This is where AI really impressed me. Verifier didn’t just check requirements - it suggested architectural improvements.

The Verification Report That Mattered Most

The most valuable verification happened during event sourcing integration, when Verifier caught an issue that would’ve been catastrophic in production. Context: Implementing the event sourcing integration between CRM domain events and the kernel’s EventStore. Builder’s implementation: Straightforward - emit events after each repository save. Verifier’s question:
“What happens if DynamoDB save succeeds but EventStore append fails? You now have state divergence between the database and the event log.”
Uh oh. Builder had implemented this pattern: 
// ❌ WRONG - not atomic
pub async fn create_account(&self, account: Account) -> Result<()> {
    // Save to DynamoDB
    self.dynamodb_repo.save(&account).await?;

    // Emit event (might fail after save succeeds)
    self.event_store.append(AccountCreated { ... }).await?;

    Ok(())
}
Verifier flagged this as HIGH RISK:
“DynamoDB and EventStore are separate systems. If event append fails, account exists in DB but has no audit trail. Violates event sourcing guarantees.”
The fix required rethinking the architecture. After discussing with Evaluator (in a new planning session), we introduced a two-phase commit pattern: 
// ✅ CORRECT - atomic with rollback
pub async fn create_account(&self, account: Account) -> Result<()> {
    // Phase 1: Append event first (source of truth)
    let event_id = self.event_store.append(AccountCreated {
        account_id: account.id,
        ...
• • • • • • •
= DIRECTIONS =
Write out the event sourcing passage word for word, starting with "The fix required" and going on through "(source of truth)".
• • • • • • •
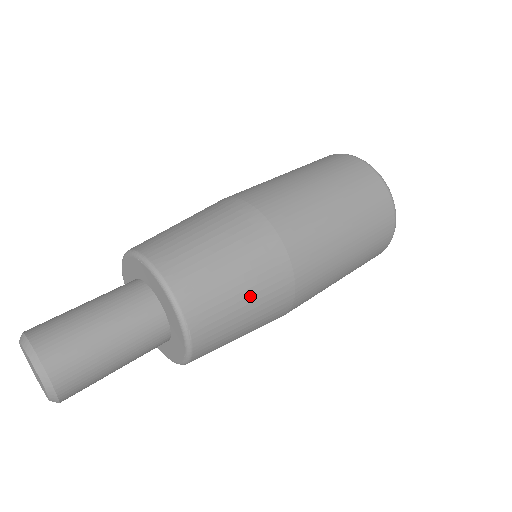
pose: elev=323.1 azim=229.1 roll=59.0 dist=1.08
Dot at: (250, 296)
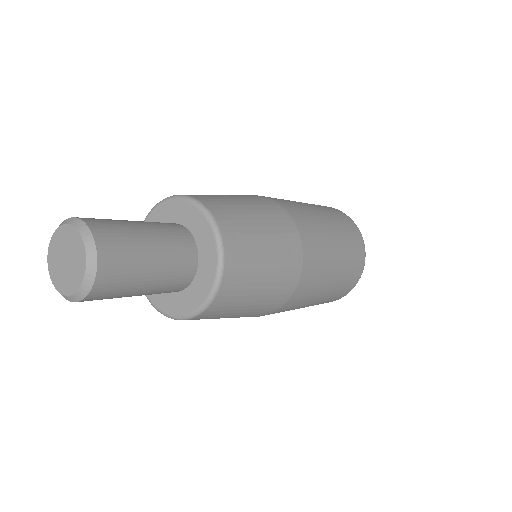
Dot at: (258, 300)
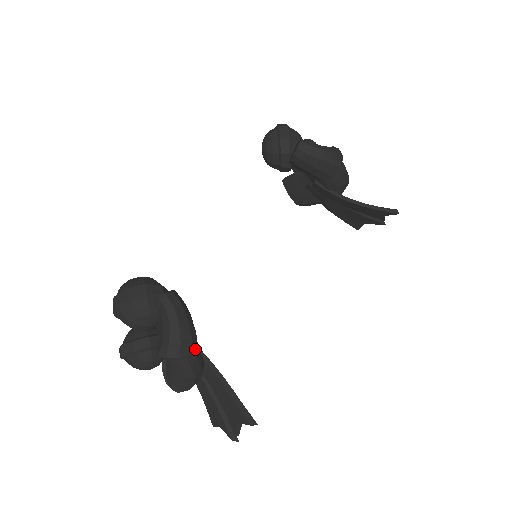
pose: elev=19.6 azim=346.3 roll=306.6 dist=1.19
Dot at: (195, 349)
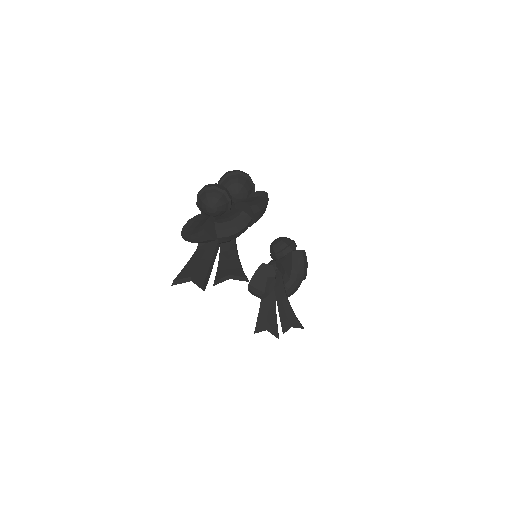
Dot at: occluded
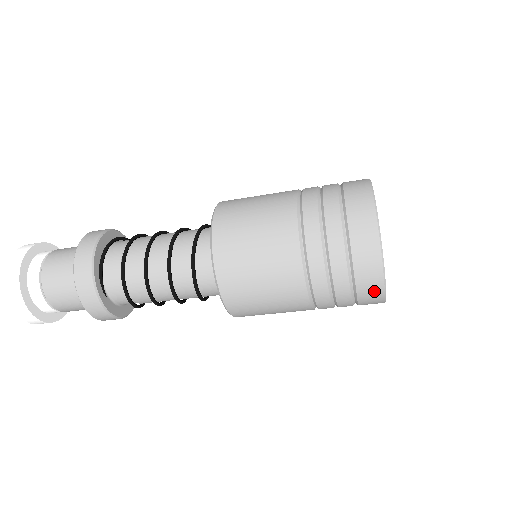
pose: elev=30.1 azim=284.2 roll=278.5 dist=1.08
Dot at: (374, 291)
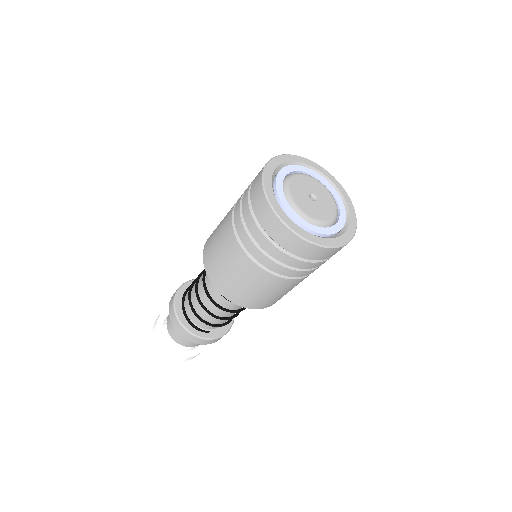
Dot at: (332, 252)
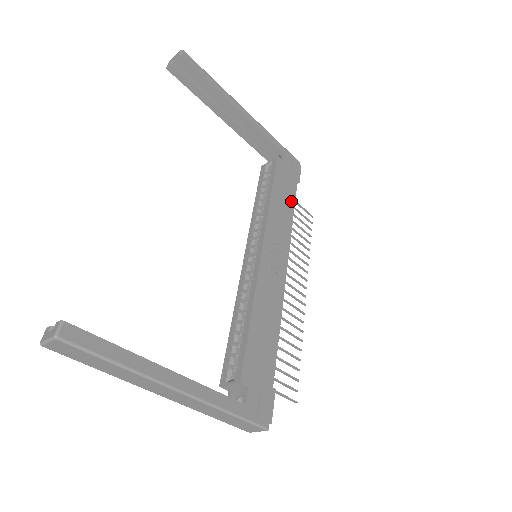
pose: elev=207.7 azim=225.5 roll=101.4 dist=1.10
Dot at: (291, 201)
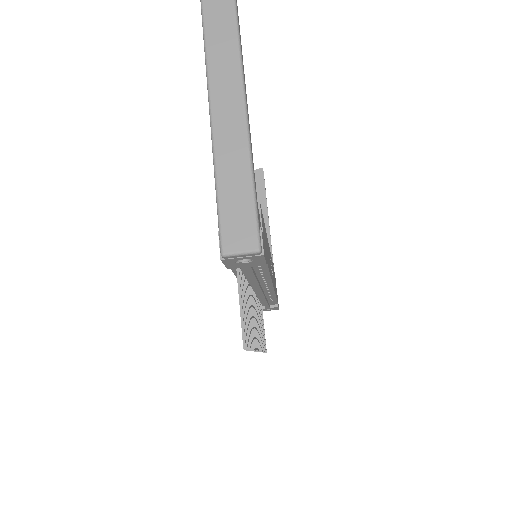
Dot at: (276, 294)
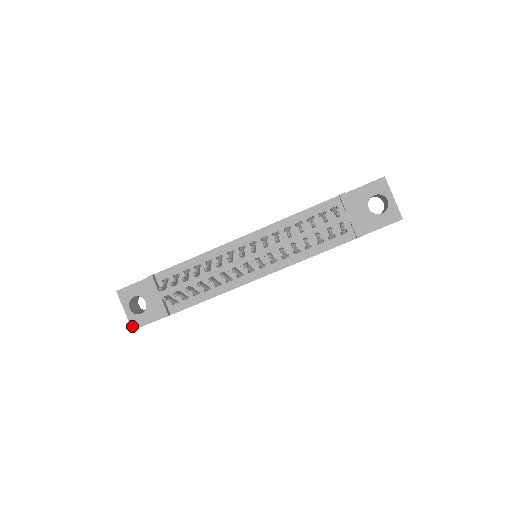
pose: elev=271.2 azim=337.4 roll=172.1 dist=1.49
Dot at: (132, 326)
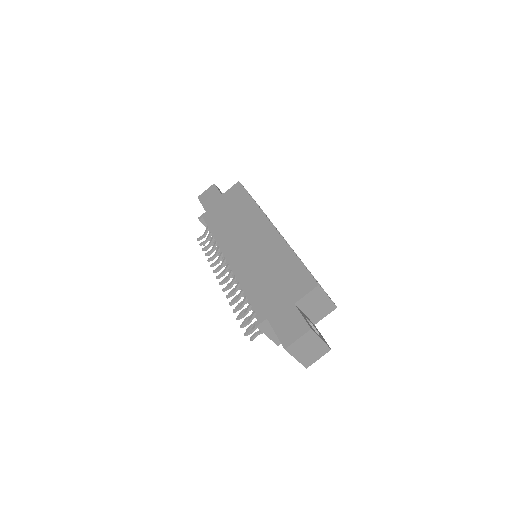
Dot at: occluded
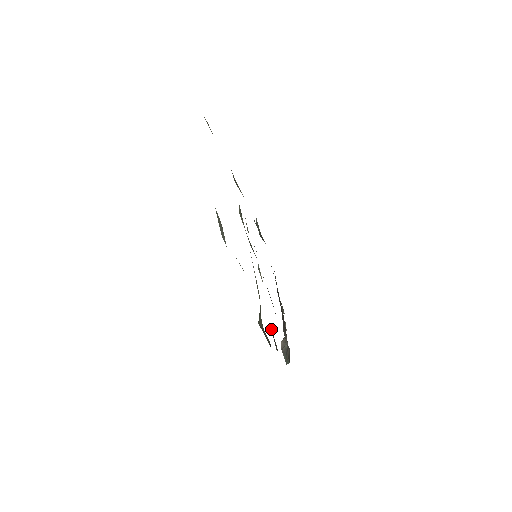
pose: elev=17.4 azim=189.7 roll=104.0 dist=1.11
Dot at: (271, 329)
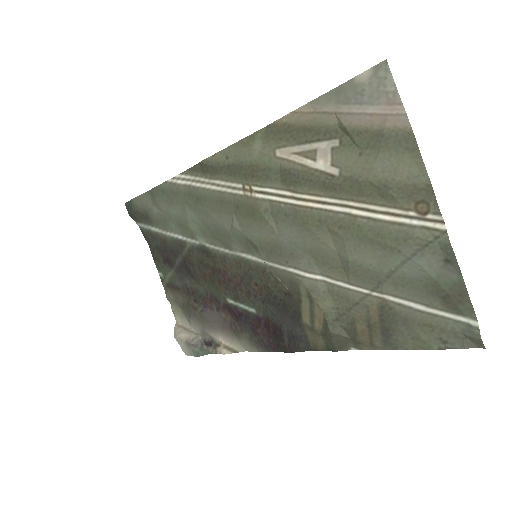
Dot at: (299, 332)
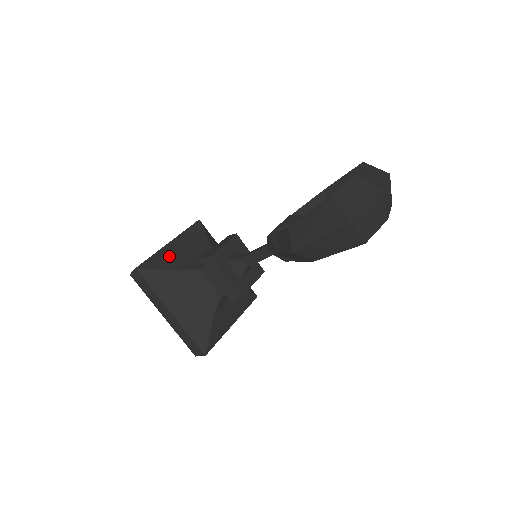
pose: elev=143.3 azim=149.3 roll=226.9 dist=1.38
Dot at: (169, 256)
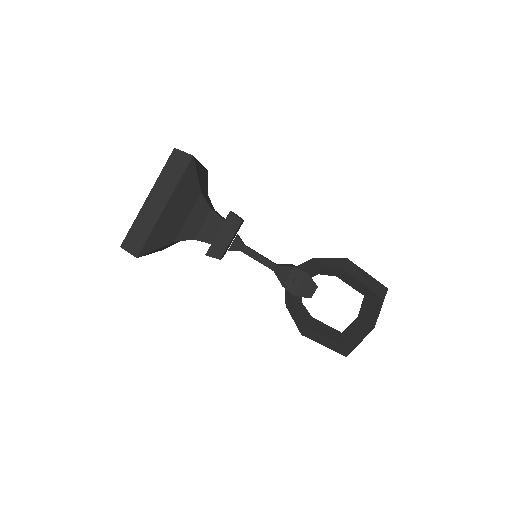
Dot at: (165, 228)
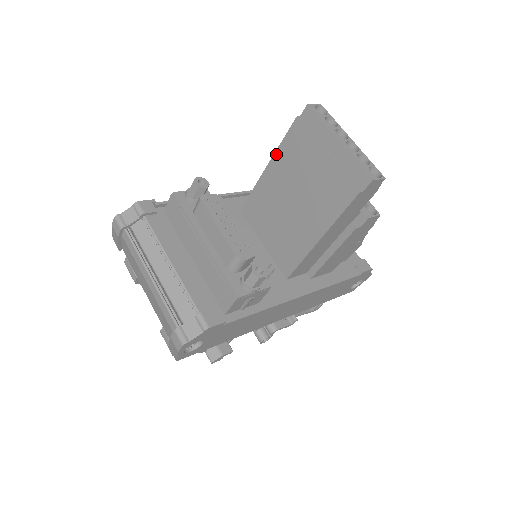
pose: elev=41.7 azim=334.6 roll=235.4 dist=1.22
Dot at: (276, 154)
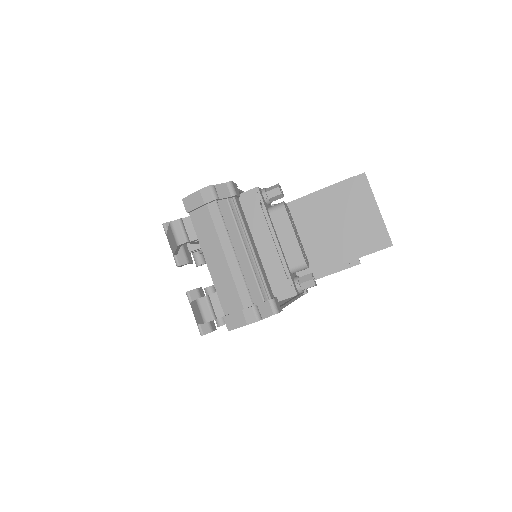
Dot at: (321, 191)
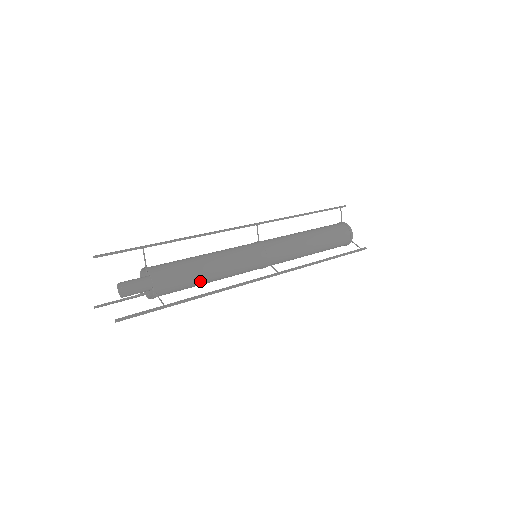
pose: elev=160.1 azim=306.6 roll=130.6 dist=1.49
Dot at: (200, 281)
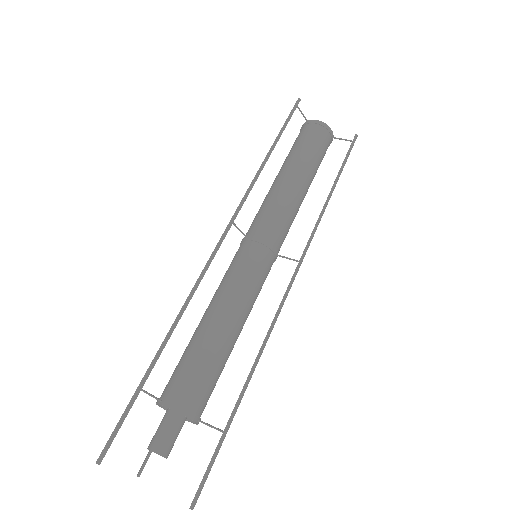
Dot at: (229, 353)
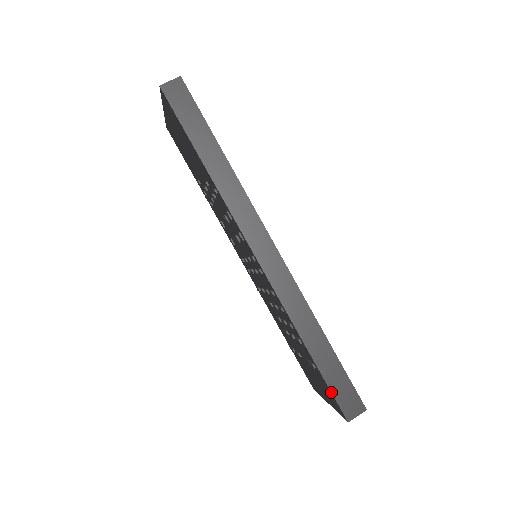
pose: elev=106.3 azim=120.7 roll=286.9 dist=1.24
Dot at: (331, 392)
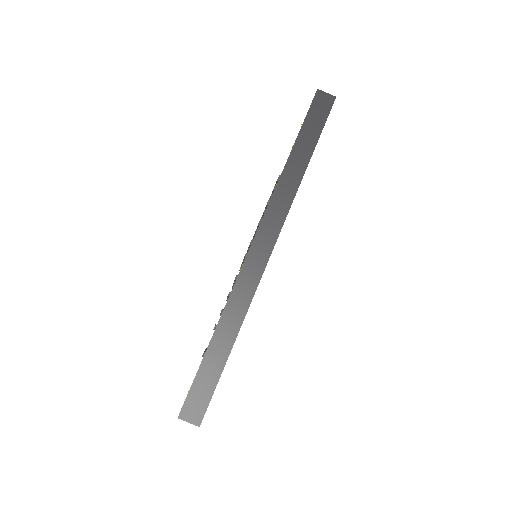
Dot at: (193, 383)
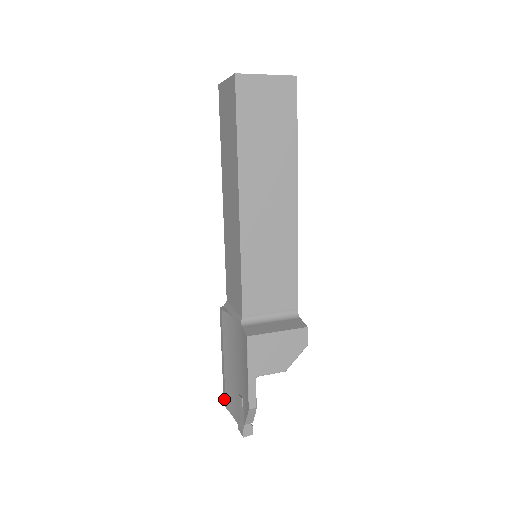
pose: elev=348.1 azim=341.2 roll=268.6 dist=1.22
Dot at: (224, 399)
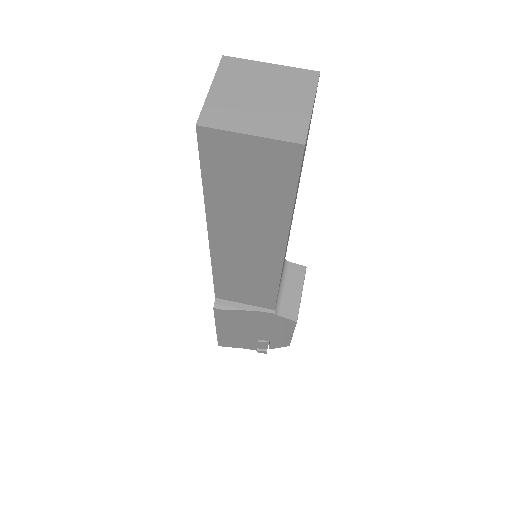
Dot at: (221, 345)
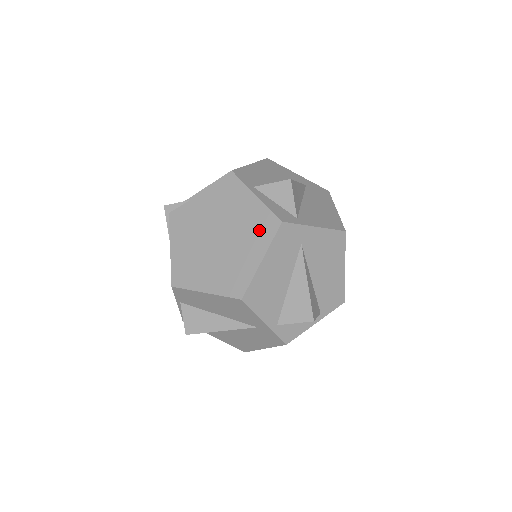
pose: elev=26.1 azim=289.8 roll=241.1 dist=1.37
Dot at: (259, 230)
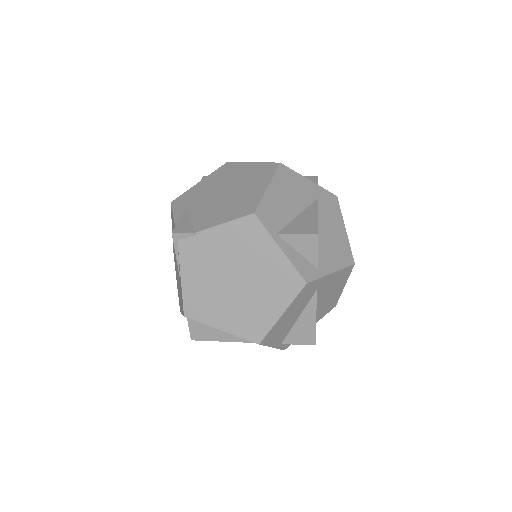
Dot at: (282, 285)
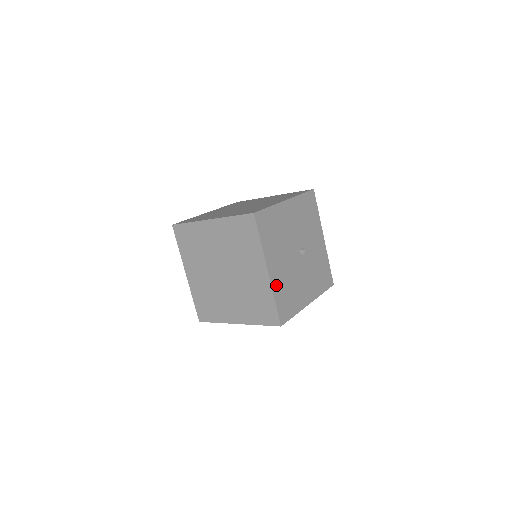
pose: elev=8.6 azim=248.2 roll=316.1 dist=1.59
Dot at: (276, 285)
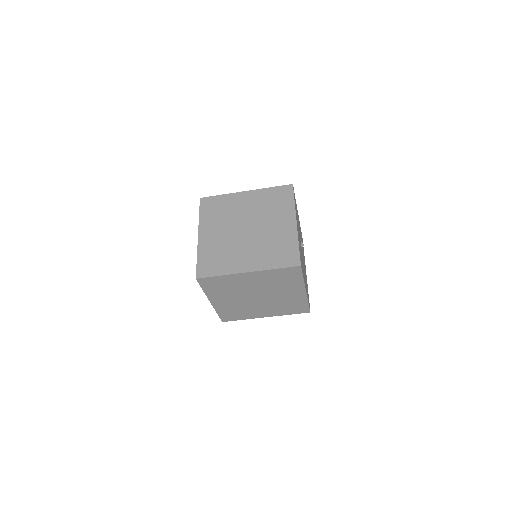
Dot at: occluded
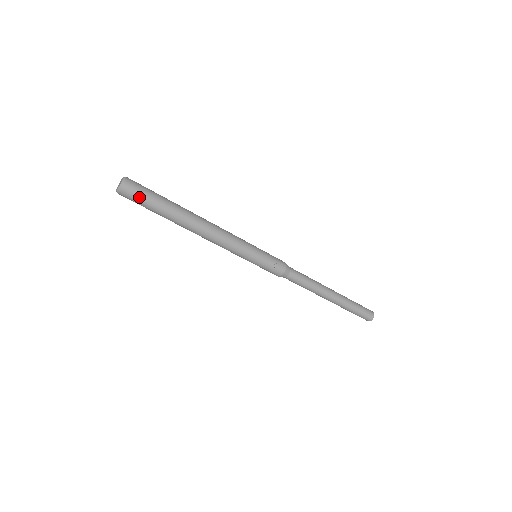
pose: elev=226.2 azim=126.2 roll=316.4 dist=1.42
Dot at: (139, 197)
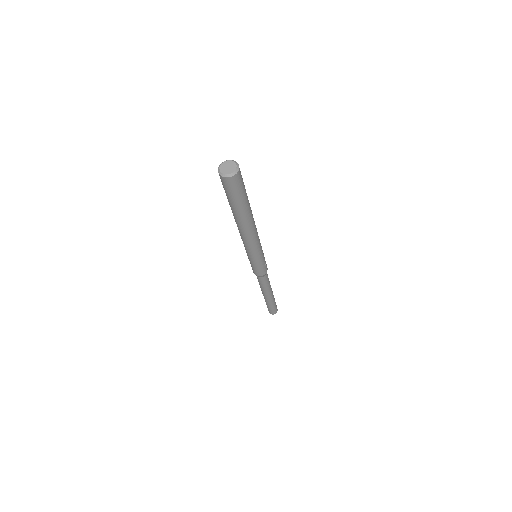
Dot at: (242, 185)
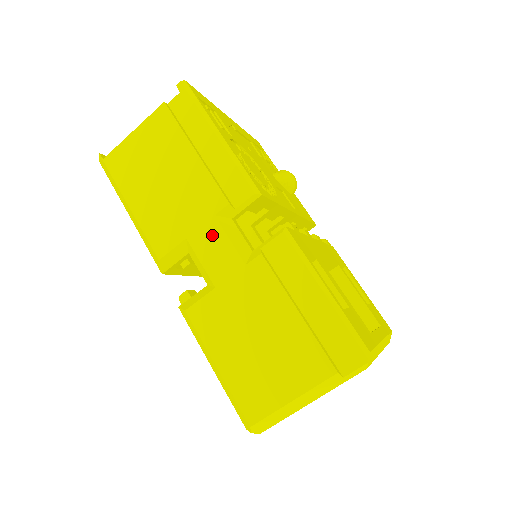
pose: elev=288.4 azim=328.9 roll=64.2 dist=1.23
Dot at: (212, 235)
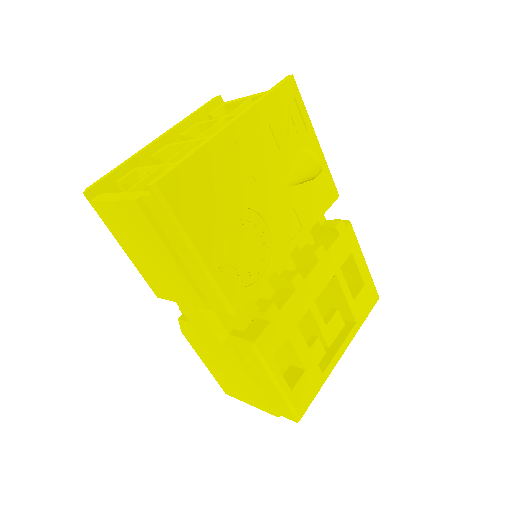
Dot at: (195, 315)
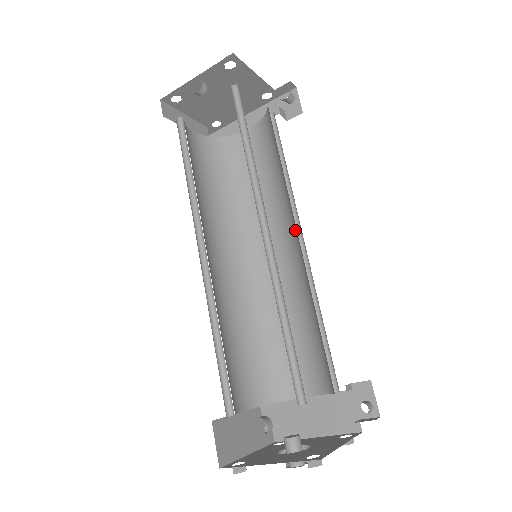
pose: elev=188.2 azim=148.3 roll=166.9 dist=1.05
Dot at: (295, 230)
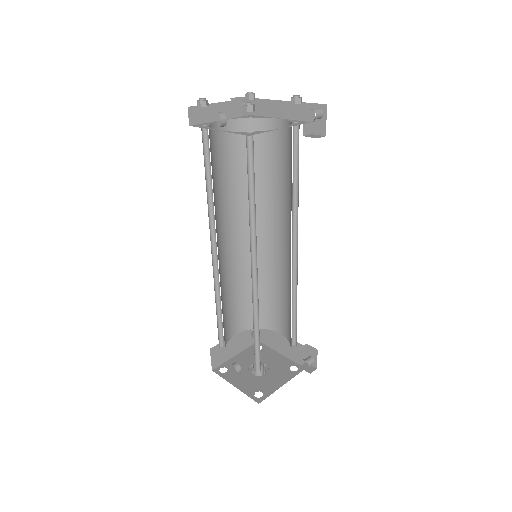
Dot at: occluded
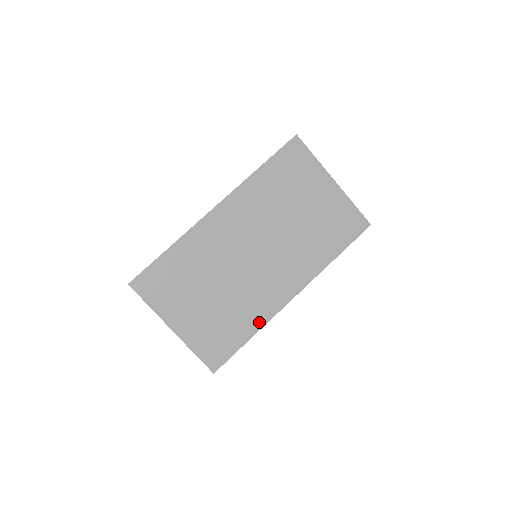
• • • • • • •
= EXERCISE SOLUTION =
The fix required rethinking the architecture. After discussing with Evaluator (in a new planning session), we introduced a two-phase commit pattern: 
// ✅ CORRECT - atomic with rollback
pub async fn create_account(&self, account: Account) -> Result<()> {
    // Phase 1: Append event first (source of truth)